È da segnalare che l'ex PCI-PDS era completamente assente dalla piazza. A parte qualche centinaio di persone delle associazioni partigiane che sostavano di fronte al sacrario dei caduti nella resistenza antifascista i movimenti politici presenti in piazza erano Rifondazione Comunista, i Verdi, l'area delle tute bianche (nord-est, Leoncavallo e centri sociali vari), l'autonomia di classe e gli anarchici. Molti i militanti del sindacalismo di base anche se le rispettive organizzazioni sindacali non erano presenti in modo organizzato. In buona sostanza la vecchia sinistra di "movimento" degli anni '70. Il corteo prendeva forma e raggruppava oltre 10 mila persone. Obiettivo del corteo era raggiungere porta S. Stefano, obiettivo che le cariche della polizia di 2 ore prima avevano impedito. D'altra parte i fascisti erano già stati allontanati dalla polizia. Alla testa del corteo si ponevano Rifondazione Comunista e i centri sociali del nord-est che forti del sound-system prendevano la parola a nome del corteo. Questa parte politica si arrogava il diritto di rappresentare l'intero movimento che si era espresso in questa giornata di antifascismo militante, concordando con la polizia modalità e termini della manifestazione e volendo imporre alla manifestazione di "svestirsi" della sua carica determinata e autodifesa. Dopo un lungo fronteggiamento sotto le Due Torri dove erano schierati alcuni reparti celeri della PS, di fronte alla determinazione del corteo ad andare avanti, i reparti della celere si ritiravano lasciando un provocatorio presidio su via Zamboni e sotto la sede di Alleanza Nazionale in via Castiglione. Al passare del corteo questi presidi sono stati oggetto di lancio di oggetti e sotto la sede di AN c'è stata un'ulteriore scaramuccia con un agente che ha sparato anche un candelotto lacrimogeno. I segni del passaggio erano ben visibili sulle fiancate del blindato. Il corteo si é poi sciolto una volta raggiunta porta S. Stefano.

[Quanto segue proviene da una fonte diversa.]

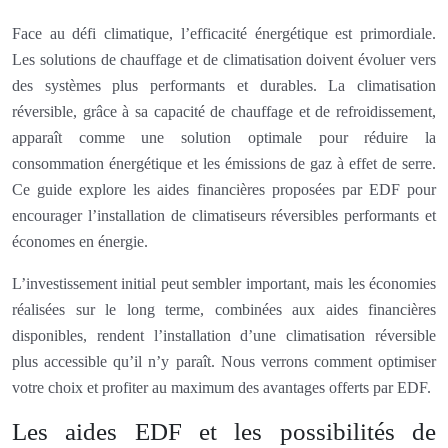
Face au défi climatique, l’efficacité énergétique est primordiale.
Les solutions de chauffage et de climatisation doivent évoluer vers
des systèmes plus performants et durables. La climatisation
réversible, grâce à sa capacité de chauffage et de refroidissement,
apparaît comme une solution optimale pour réduire la
consommation énergétique et les émissions de gaz à effet de serre.
Ce guide explore les aides financières proposées par EDF pour
encourager l’installation de climatiseurs réversibles performants et
économes en énergie.
L’investissement initial peut sembler important, mais les économies
réalisées sur le long terme, combinées aux aides financières
disponibles, rendent l’installation d’une climatisation réversible
plus accessible qu’il n’y paraît. Nous verrons comment optimiser
votre choix et profiter au maximum des avantages offerts par EDF.
Les aides EDF et les possibilités de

Dicevamo di una giornata di svolta, densa di significati. Erano diversi anni che a Bologna non si vedeva una manifestazione così numerosa. L'antifascismo militante sembrava essere un rudere del passato tanto che il solo evocarlo produceva la censura dei novisti dell'ultima ora. Questo tema era il cavallo di battaglia dell'ex PCI-PDS attraverso il quale questo partito teneva i legami con la sinistra politica e sociale in città. La giunta comunale ha pagato un alto prezzo politico sia nei confronti della destra alla quale non é riuscita a garantire l'agibilità di piazza sia nei confronti della città stessa alla quale, per le sue contraddizioni interne, non ha garantito l'ordine pubblico. Il Resto del Carlino (organo ufficiale del centro-destra bolognese) evocava gli "anni di piombo" per descrivere la giornata antifascista con un titolo a tutta pagina che denunciava "il centro in mano agli estremisti". Prefetto e Questore dovranno rendere conto ai commercianti bolognesi le "decine di milioni di danni" e la chiusura dei negozi il sabato pomeriggio che viene settimanalmente santificato dallo shopping in centro.

Tutta una serie di fattori che permettono di interpretare sotto nuova luce le mobilitazioni che abbiamo da tempo annunciato contro il vertice dell'OCSE che si terrà a Bologna dal 12 al 15 giugno prossimi e che, é nostra intenzione, dovrà essere sabotato "per ragioni di ordine pubblico".